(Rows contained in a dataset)
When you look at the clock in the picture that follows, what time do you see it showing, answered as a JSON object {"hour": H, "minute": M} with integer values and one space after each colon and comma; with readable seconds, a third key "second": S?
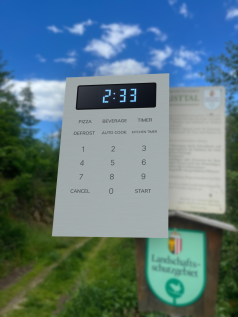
{"hour": 2, "minute": 33}
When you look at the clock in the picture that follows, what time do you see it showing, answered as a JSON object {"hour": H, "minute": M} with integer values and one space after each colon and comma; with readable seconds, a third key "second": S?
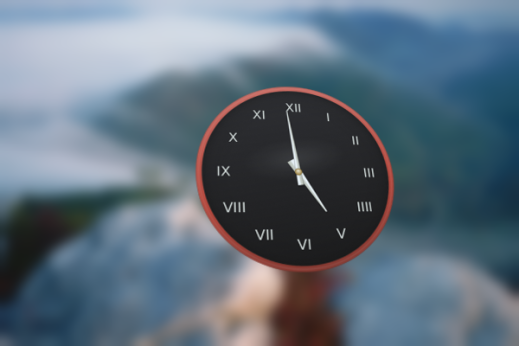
{"hour": 4, "minute": 59}
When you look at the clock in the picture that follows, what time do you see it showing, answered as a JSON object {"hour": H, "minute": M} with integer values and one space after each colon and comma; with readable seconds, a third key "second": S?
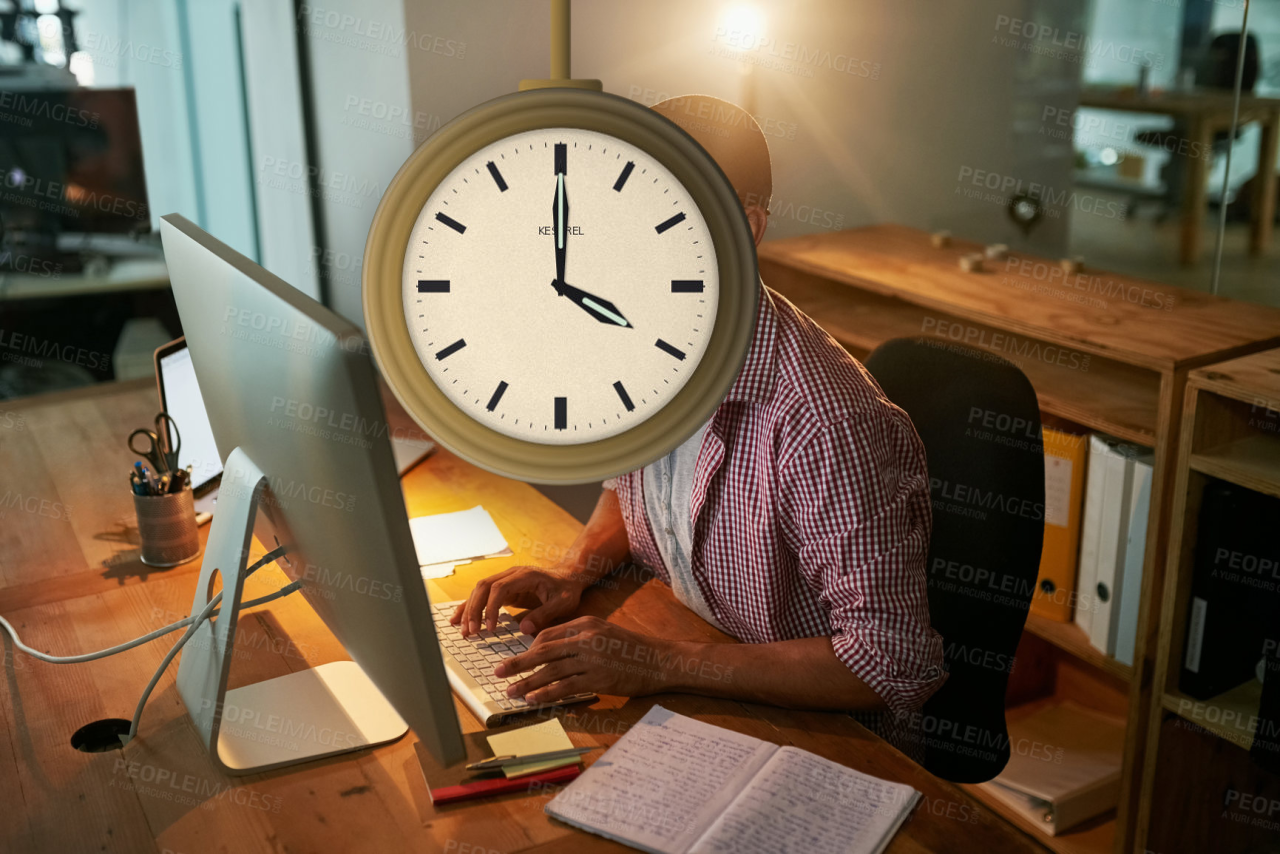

▶ WORK INSTRUCTIONS:
Retype all of the rows above word for word, leaving out the pictures.

▶ THE RESULT:
When you look at the clock in the picture that follows, what time do you see it showing, answered as a JSON object {"hour": H, "minute": M} with integer values and one space after each colon and comma; with readable seconds, a third key "second": S?
{"hour": 2, "minute": 33}
When you look at the clock in the picture that follows, what time do you see it showing, answered as a JSON object {"hour": H, "minute": M} with integer values and one space after each colon and comma; with readable seconds, a third key "second": S?
{"hour": 4, "minute": 59}
When you look at the clock in the picture that follows, what time do you see it showing, answered as a JSON object {"hour": H, "minute": M} with integer values and one space after each colon and comma; with readable seconds, a third key "second": S?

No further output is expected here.